• AIM OF THE EXERCISE:
From the first line of the listing below to the line with "right wrist: (69, 79)", print each line exactly, and nothing more. Leave out the pictures.

• WORKING DATA:
====

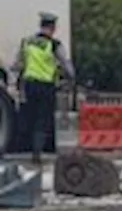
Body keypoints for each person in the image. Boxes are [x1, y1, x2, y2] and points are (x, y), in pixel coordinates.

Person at [8, 12, 75, 159]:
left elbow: (17, 64)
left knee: (28, 116)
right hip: (46, 86)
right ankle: (37, 152)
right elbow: (67, 67)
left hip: (29, 85)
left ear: (41, 26)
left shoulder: (27, 42)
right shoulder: (54, 45)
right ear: (53, 27)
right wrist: (69, 79)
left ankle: (25, 146)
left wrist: (12, 83)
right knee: (42, 119)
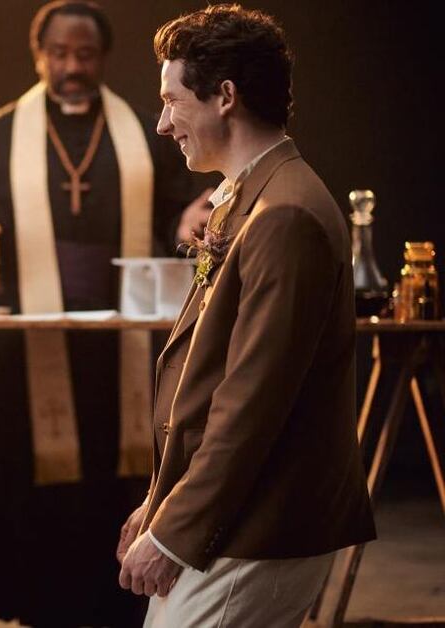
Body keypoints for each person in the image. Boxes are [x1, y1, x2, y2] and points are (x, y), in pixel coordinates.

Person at [0, 2, 210, 626]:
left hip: (124, 334)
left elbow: (179, 210)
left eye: (84, 55)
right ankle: (36, 605)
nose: (72, 67)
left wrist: (188, 222)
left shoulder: (142, 126)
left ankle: (115, 602)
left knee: (119, 473)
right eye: (59, 54)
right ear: (40, 55)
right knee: (33, 483)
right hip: (29, 333)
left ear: (102, 58)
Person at [116, 5, 377, 627]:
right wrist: (160, 498)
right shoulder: (255, 196)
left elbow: (251, 402)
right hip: (232, 517)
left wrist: (176, 530)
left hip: (257, 525)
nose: (161, 123)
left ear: (224, 96)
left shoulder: (285, 214)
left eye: (171, 100)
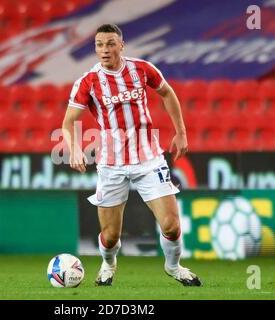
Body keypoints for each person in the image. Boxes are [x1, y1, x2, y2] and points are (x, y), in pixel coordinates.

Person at [62, 24, 202, 286]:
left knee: (171, 225)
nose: (105, 49)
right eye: (100, 44)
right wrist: (74, 147)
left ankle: (174, 267)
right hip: (111, 164)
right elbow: (68, 122)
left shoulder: (142, 69)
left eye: (110, 43)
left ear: (121, 45)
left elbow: (167, 93)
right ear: (95, 48)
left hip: (149, 158)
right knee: (111, 236)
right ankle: (108, 264)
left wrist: (180, 132)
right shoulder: (88, 82)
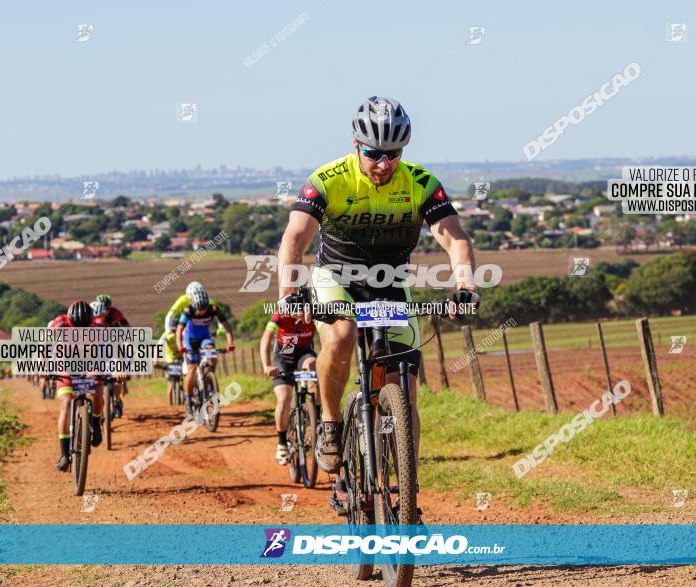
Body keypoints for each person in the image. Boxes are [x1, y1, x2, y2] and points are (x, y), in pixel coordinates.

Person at [276, 96, 480, 478]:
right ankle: (332, 424)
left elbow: (454, 238)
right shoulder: (328, 180)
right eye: (373, 154)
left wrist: (465, 287)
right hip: (335, 279)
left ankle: (407, 491)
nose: (384, 164)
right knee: (341, 335)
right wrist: (289, 294)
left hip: (390, 284)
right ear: (356, 145)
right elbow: (294, 239)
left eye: (394, 153)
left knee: (404, 387)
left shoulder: (420, 183)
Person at [52, 300, 106, 472]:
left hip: (89, 364)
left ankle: (96, 423)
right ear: (69, 320)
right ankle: (63, 454)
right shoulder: (59, 324)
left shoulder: (98, 328)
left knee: (98, 387)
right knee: (66, 403)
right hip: (65, 365)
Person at [260, 309, 317, 465]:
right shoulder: (280, 315)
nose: (300, 313)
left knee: (313, 368)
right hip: (284, 356)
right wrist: (266, 365)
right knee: (284, 398)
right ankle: (282, 443)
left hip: (305, 354)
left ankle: (316, 420)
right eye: (296, 310)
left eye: (302, 309)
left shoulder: (313, 313)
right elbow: (266, 338)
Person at [175, 288, 234, 413]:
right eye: (199, 309)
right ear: (194, 306)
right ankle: (188, 398)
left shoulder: (213, 309)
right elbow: (179, 329)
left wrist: (230, 342)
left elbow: (227, 326)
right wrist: (180, 345)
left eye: (204, 308)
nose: (201, 311)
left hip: (205, 338)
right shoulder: (188, 310)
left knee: (211, 350)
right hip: (190, 341)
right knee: (192, 368)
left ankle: (210, 378)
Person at [92, 295, 129, 418]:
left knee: (118, 378)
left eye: (107, 310)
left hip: (112, 350)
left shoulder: (115, 315)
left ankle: (117, 400)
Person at [157, 330, 183, 405]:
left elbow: (159, 345)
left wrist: (155, 360)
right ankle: (171, 405)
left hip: (172, 361)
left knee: (170, 384)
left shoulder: (166, 333)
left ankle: (170, 405)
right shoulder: (181, 331)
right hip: (175, 360)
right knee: (172, 384)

====

• SOLUTION FOR THIS PROBLEM:
Body keypoints for each person in the image. Boxes are [x1, y1, x2, y2] and points are (x, y), in pixel coordinates.

Person at [8, 12, 75, 159]:
left elbow: (17, 64)
left knee: (28, 116)
right hip: (46, 86)
right ankle: (37, 152)
right elbow: (67, 67)
left hip: (29, 85)
left ear: (41, 26)
left shoulder: (27, 42)
right shoulder: (54, 45)
right ear: (53, 27)
right wrist: (69, 79)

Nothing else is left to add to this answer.